Командир полка чуть-чуть развел руками:
— Не мы начинаем. Мы будем поддерживать. Весь фронт будет поддерживать, чтобы противник не перебросил туда ни дивизии, ни полка, ни роты, ни одного ствола.
Спрашивать — куда, было бесполезно, да майор, возможно, и сам не знал, но ведь думать себе не запретишь. В тишине болотных ночей, склоняясь над двухверстками с красными и синими зигзагами, Марат Романенко часто затевал молчаливые военные игры, становился то нашим генералом, а то и генералом противника, ломал голову беспощадно, сам с собой неумолимо спорил…
Однако, когда началось, он честно разжаловал себя, признав если и генералом, то никуда не годным. Эта точка, где началось,
Здесь, в южном конце фронта, стоял Новороссийск. Лучше сказать, лежали его развалины и пепел, каждый день нагревавшийся заново… За Цемесской бухтой, в предместье города, держали свою землю десантники, уже давно приковывая к себе внимание. Они высадились на укрепленный, перенасыщенный огнем, заминированный берег с дерзостью, казавшейся неправдоподобной и видавшим виды людям. Многие корабли немцу удавалось поджигать минами, снарядами, и десантники черными зимними ночами штурмовали крутые откосы при свете горящих на волне своих же катеров и мотоботов.
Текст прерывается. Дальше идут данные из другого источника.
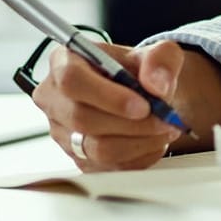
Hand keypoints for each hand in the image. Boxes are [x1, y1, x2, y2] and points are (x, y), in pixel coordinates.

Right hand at [30, 40, 220, 170]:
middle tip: (164, 120)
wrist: (143, 96)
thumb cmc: (141, 71)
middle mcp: (55, 98)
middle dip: (131, 123)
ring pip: (96, 149)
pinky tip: (154, 141)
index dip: (107, 96)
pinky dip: (139, 156)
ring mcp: (63, 132)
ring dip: (139, 142)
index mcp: (64, 61)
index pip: (72, 80)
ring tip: (164, 129)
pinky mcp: (78, 159)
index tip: (143, 105)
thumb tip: (157, 85)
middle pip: (82, 119)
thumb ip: (162, 60)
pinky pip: (108, 167)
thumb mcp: (159, 53)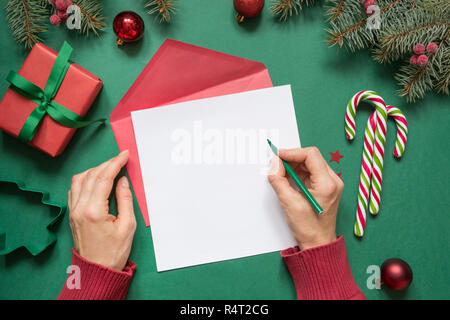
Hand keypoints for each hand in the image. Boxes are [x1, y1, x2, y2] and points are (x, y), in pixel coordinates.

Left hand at [68, 151, 136, 270]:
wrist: (97, 269)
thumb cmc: (113, 252)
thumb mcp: (128, 226)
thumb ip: (125, 200)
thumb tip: (122, 181)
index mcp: (94, 210)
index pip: (104, 178)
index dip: (115, 163)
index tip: (125, 155)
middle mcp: (80, 208)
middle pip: (91, 175)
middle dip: (107, 164)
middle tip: (120, 159)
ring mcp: (73, 210)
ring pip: (79, 179)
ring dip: (94, 170)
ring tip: (109, 168)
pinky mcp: (72, 214)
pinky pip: (74, 189)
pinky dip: (85, 179)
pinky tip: (95, 180)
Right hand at [268, 147, 342, 249]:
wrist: (318, 243)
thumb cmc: (309, 229)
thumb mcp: (289, 203)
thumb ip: (279, 181)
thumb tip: (274, 165)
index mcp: (328, 184)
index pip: (310, 155)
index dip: (292, 153)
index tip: (278, 156)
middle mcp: (333, 181)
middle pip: (311, 157)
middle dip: (292, 158)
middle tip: (277, 164)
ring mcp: (331, 183)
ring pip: (311, 163)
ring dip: (294, 165)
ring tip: (281, 173)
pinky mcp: (326, 187)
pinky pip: (311, 172)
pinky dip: (298, 172)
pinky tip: (288, 178)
Освобожденная земля была малой, ее так и называли — Малая. Немец грозился, что за сутки сбросит малоземельцев в море, а они держались уже почти две трети года. В свое оправдание — об этом еще Саня Агеев ему рассказывал — немец называл их то коммунистами-фанатиками, то трижды моряками, а это были, как писала фронтовая газета, обыкновенные герои, если, конечно, вдруг подумалось Романенко, герои могут быть обыкновенными.
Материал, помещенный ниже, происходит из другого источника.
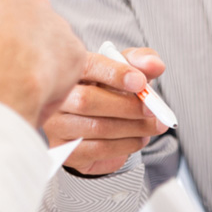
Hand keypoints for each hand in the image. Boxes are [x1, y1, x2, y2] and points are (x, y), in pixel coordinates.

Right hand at [0, 0, 85, 127]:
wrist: (1, 85)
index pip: (2, 8)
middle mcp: (34, 2)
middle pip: (31, 22)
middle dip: (23, 43)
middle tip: (9, 70)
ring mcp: (58, 25)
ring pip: (52, 43)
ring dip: (43, 60)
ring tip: (24, 84)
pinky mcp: (76, 50)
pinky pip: (69, 65)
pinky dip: (59, 79)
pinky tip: (41, 91)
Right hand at [41, 48, 168, 175]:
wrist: (97, 120)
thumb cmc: (111, 89)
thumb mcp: (128, 68)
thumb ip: (143, 61)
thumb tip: (155, 65)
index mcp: (72, 69)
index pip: (89, 66)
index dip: (116, 74)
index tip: (141, 83)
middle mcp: (57, 96)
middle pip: (88, 100)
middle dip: (128, 106)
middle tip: (153, 110)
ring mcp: (56, 125)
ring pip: (96, 127)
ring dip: (132, 128)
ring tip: (152, 126)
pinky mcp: (63, 150)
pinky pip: (97, 149)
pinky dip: (125, 145)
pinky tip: (139, 139)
Короче, Малая земля так и висела занесенным топором над корнями голубого «дерева» фашистской обороны. Отчаявшись столкнуть десантников в море и отделаться от топора над собой, немец принялся шпиговать дотами развалины у единственной приморской дороги. Всю весну и лето он старательно врастал в землю железом и бетоном, пока не счел здешнюю оборону неприступной.
А именно здесь и началось. Взяв в союзницы неожиданность, сюда и ударили «топором» Малой под гром артиллерийских стволов, оживших среди ночи. «Ну что ж, — сказал бы Колпак, — дерево и валят с корня… Храмотно». Непросто это было… но ведь на войне иначе и не бывает! Пулеметные зрачки пристально смотрели в узкие прорези из-под бетонных лбов дотов, так же недремлюще дежурили наготове пушки и танки. Заискрило, загрохотало… На израненные причалы Новороссийского порта тут же высадились новые десанты, чтобы поддержать атаку.
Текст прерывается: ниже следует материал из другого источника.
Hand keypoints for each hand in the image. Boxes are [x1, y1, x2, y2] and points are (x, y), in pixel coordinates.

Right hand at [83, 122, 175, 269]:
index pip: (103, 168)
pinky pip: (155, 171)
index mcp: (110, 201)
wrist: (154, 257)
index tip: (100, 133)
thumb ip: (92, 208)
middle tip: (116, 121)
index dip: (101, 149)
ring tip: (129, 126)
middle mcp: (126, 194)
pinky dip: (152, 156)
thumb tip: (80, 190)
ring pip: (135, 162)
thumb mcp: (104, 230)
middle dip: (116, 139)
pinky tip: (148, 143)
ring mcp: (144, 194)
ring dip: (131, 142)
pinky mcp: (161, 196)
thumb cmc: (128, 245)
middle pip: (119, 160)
Так начался развал всего каменно-железного кавказского фронта врага, дальним флангом увязшего в плавнях, где ему, Романенко, довелось прожить и весну и лето…
Кровопролитные бои в Новороссийске не прекращались, и, нуждаясь в пополнении, противник подтянул туда солдат и огневую силу с других участков «Голубой линии», но этого момента ждали, и плавни заговорили…
Плавни широко нависали над дорогами отступления с «Голубой линии». И даже тем, кому не было понятно, зачем они «гниют» здесь, торчат в плавнях, вдруг все стало ясней ясного. Прорыв в плавнях, грозящий захлопнуть эти дороги, само собой панически пугал врага, было понятно, что в страхе перед окружением немец уцепится за свои дамбы не на жизнь, а на смерть. Значит, наступать и из плавней, драться!
Все дни и ночи до этого Зотов мастерил плоты. Бревна к ближней протоке подвезли по одному, связали по три-четыре штуки и, сделав дугу по воде, а где и перетаскивая их волоком, как предки на древних речных путях перетаскивали суденышки, дотолкались шестами до своих позиций. А уж здесь, заранее подогнанные и размеченные, собрали, усердно пряча в камышах, потому что над плавнями, лишенными зениток, с рассвета до темна или до прилета наших истребителей висели «рамы», фашистские разведчики-наблюдатели.